▶ _Exercise description_:
Answer these questions using the synthesis passage below:
1. In what solvent is the double condensation that forms compound I carried out?
2. As what color of solid, and in what yield, is compound I obtained?
3. What kind of organotin reagents does the Stille cross coupling use?

▶ _Text segment_:
The first titled compound I has been obtained by a double
condensation between the diaminobenzodifurane 2 and 2 equiv.
of aldehyde 1 performed at room temperature in ethyl lactate as
green solvent with acid catalysis (trifluroacetic acid 5% mol.).^[7a]
Addition of water in the mixture favors the precipitation, then the
filtered solid is washed three times with ethanol to give I as a red
solid in 70 % yield. As already described, the diamino compound
2 is rapidly obtained in one step by a double Michael addition
between benzoquinone and 2 equiv. of pentafluoroacetonitrile in
the presence of aqueous ammoniac solution in ethanol.^[14]
These last derivatives are obtained in one step by green
reactions; double Michael addition for 2 and Stille cross coupling
with ionic liquid supported organotin reagents.

▶ _Dataset items_:
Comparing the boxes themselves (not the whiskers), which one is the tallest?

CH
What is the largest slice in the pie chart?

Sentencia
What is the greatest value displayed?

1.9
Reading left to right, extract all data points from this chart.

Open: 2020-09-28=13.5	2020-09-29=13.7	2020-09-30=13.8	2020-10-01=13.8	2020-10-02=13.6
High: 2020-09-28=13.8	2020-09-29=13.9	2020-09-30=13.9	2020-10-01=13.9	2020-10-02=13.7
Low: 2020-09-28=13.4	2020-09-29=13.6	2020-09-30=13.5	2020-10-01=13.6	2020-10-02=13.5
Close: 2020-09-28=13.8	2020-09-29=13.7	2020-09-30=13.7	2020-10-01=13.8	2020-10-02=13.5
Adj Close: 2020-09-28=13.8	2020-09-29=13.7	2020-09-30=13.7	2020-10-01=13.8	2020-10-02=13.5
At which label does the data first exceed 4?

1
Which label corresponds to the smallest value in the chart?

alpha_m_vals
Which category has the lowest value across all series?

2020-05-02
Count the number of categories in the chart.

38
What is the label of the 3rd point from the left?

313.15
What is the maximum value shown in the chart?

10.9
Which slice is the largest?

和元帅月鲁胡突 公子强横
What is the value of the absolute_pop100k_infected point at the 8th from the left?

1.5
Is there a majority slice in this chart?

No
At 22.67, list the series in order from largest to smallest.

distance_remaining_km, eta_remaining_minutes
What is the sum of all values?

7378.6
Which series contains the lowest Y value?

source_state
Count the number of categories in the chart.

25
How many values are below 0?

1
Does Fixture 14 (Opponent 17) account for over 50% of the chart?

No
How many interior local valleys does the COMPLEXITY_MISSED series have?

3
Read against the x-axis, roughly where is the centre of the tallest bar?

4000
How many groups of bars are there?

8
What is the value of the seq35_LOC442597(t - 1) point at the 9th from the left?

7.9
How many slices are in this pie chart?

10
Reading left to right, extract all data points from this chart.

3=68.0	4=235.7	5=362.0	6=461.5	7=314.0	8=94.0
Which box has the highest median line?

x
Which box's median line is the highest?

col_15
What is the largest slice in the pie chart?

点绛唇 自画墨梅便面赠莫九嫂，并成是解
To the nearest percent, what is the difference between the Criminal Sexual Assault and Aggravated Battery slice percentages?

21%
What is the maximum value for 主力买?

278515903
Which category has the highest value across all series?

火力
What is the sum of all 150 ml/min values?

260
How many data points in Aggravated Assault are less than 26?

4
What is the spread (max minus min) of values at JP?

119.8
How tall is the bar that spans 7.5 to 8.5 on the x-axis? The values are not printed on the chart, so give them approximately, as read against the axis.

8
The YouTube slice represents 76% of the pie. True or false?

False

▶ _Written solution_:
1. Ethyl lactate.
2. A red solid, in 70% yield.
3. Ionic liquid supported organotin reagents.